I only ask because my intern and resident on surgery were whining that the radiologist didn't give a firmer reading on a plain film of a toe of a diabetic patient with a suspected abscess. He wrote in the report that there weren't any signs of osteo, but he couldn't rule it out without an MRI and suggested clinical correlation yadda yadda yadda.
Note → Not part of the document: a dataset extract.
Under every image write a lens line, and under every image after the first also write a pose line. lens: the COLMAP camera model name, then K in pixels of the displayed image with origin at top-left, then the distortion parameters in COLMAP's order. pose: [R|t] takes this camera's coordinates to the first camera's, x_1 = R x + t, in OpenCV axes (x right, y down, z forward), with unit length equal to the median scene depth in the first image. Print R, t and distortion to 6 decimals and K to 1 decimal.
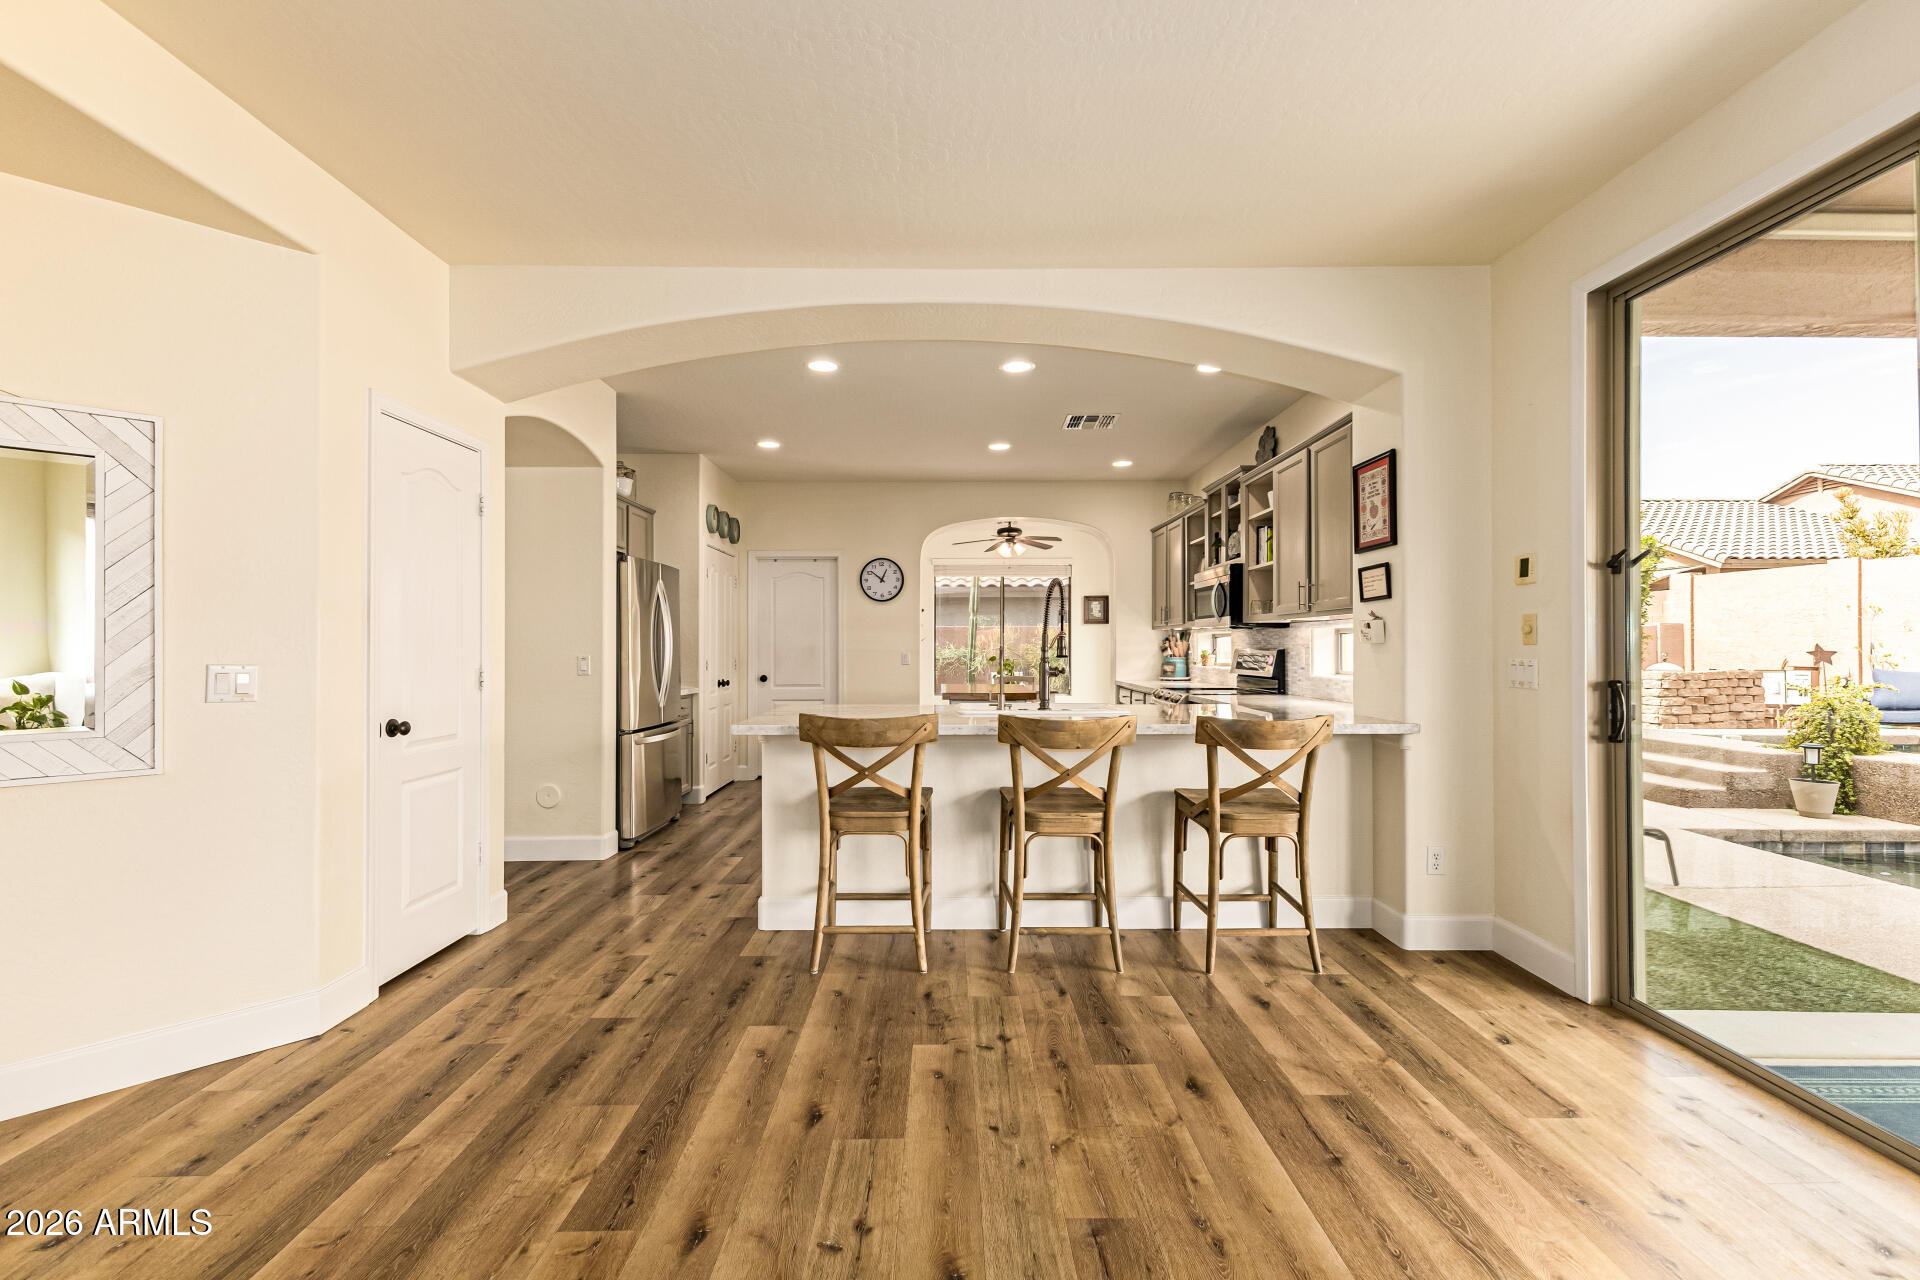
lens RADIAL K [[833.8, 0, 960.0], [0, 833.8, 640.0], [0, 0, 1]] dist [0.023038, -0.000096]
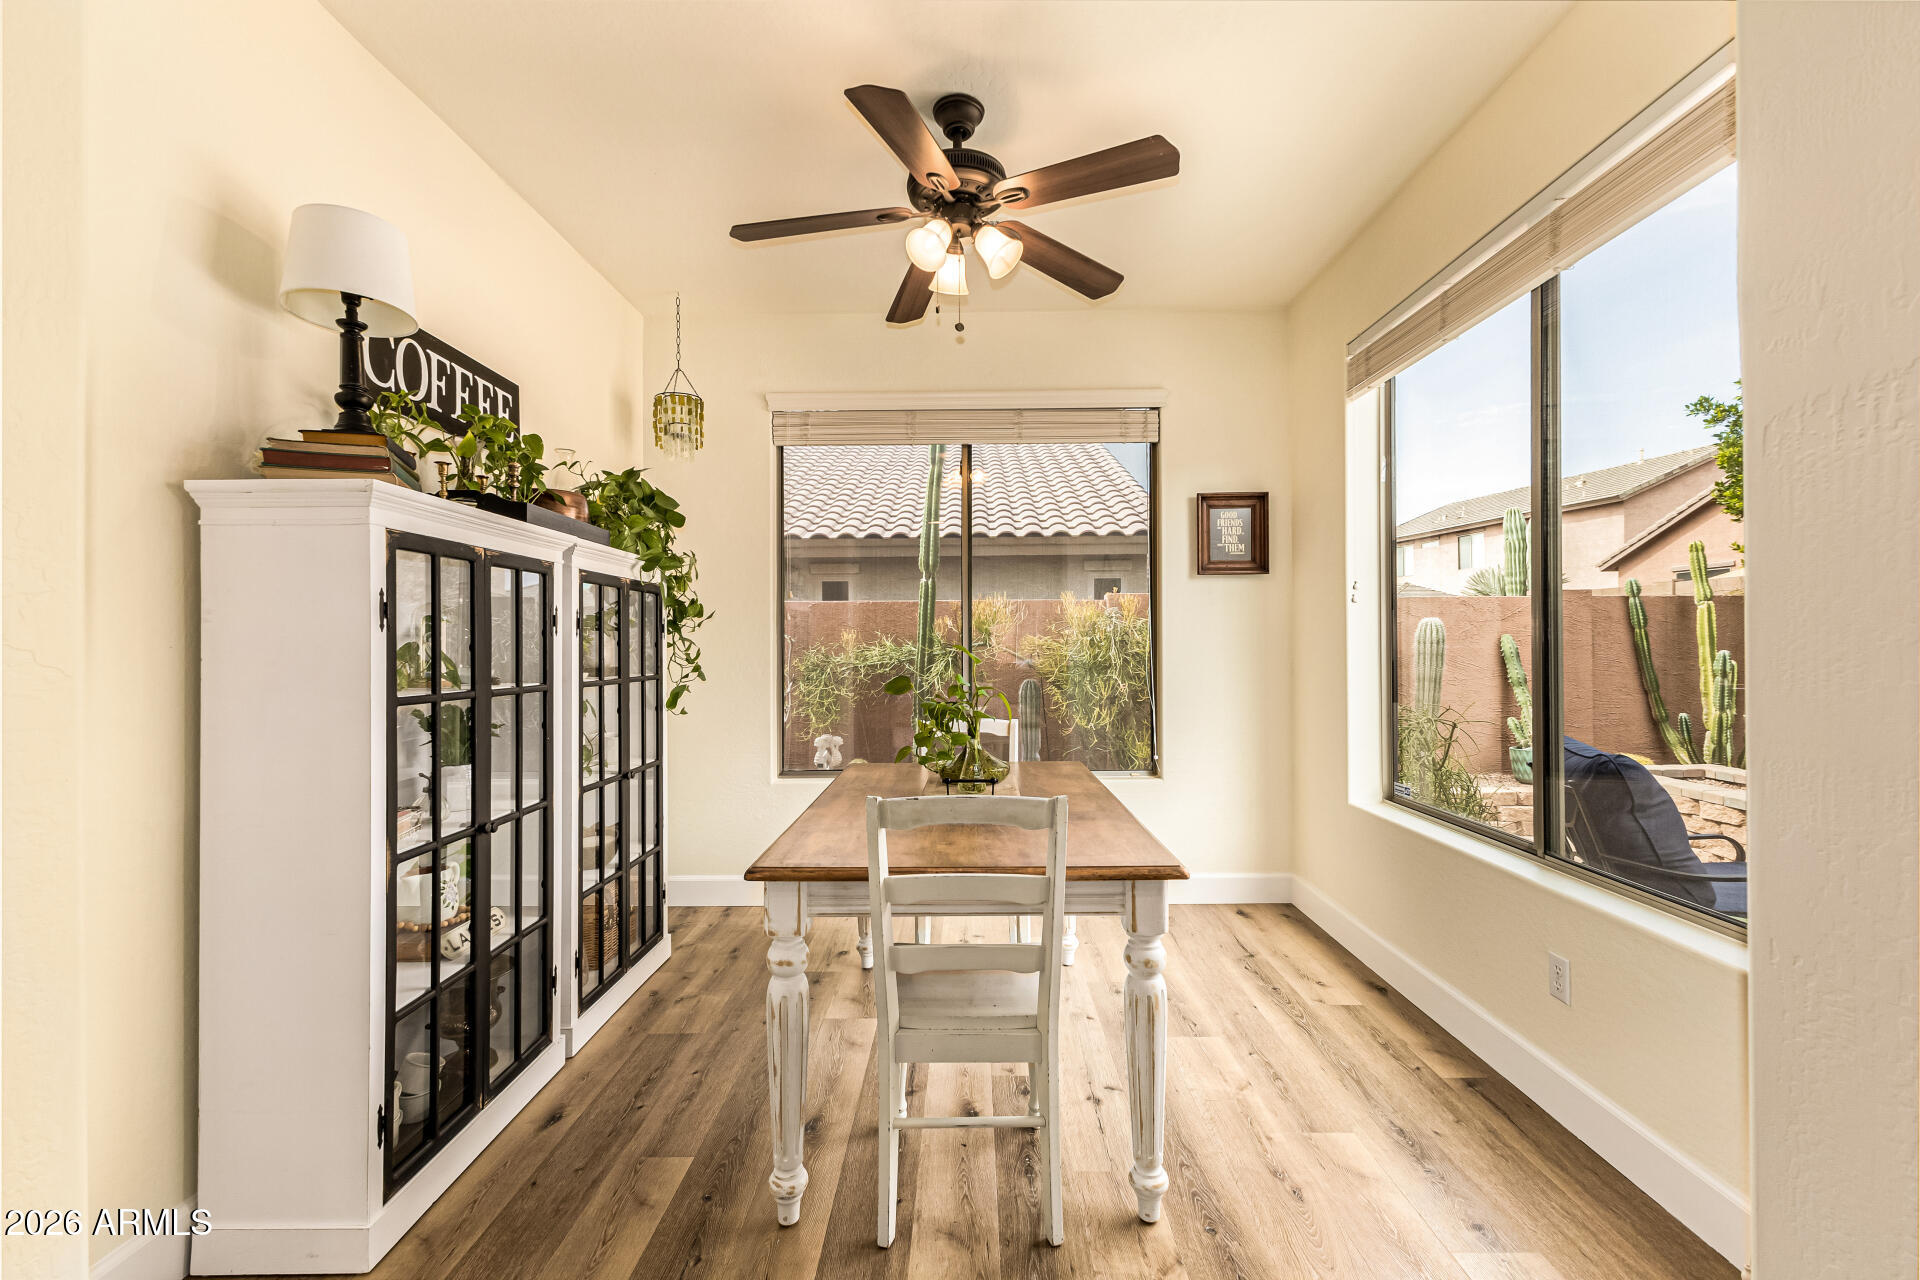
lens RADIAL K [[833.5, 0, 960.0], [0, 833.5, 640.0], [0, 0, 1]] dist [0.004975, -0.000141]
pose [[0.999672, -0.002390, -0.025484, 0.175624], [0.002459, 0.999993, 0.002672, 0.022571], [0.025477, -0.002734, 0.999672, 1.937050]]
Then your intern and resident are pretty uninformed (to be nice and not call them ...). Nothing short of a biopsy will tell you for certain if there is osteomyelitis (and even then sometimes chronic osteomyelitis with bone healing can sometimes be confused with osteosarcoma on light microscopy - not often, but I've seen it happen). Imaging studies have a certain sensitivity and specificity for osteomyelitis (and for most other indications for that matter), plain film, CT, MRI, bone scan, or Indium WBC scan. None are perfect, the sensitivity/specificity of each test has to be considered in the context of pretest probability, severity of disease, importance of test in changing management, and cost of test.
Here's the radiology report translation, which by the way makes a lot of sense to me:
1. Plain film is very low in sensitivity for diagnosis of osteomyelitis: Translated into common jargon, e.g. for your intern and resident, CANNOT RULE OUT OSTEOMYELITIS.
2. So point 2 in the radiology report, get a test with a higher sensitivity to rule out the disease, TRANSLATION: get an MRI.
3. And point 3 in the radiology report, increase your pretest probability (or test combination cumulative probabilities) when dealing with suboptimally sensitive/specific tests for a certain indication, TRANSLATION: correlate clinically, and with WBC, fever, ESR, prior outside films, yadda, yadda, yadda.
I don't see why your seniors are disappointed. They get a lousy test, and someone tells them the lousy test doesn't give the answer. What were they thinking (or were they thinking)?!!?!?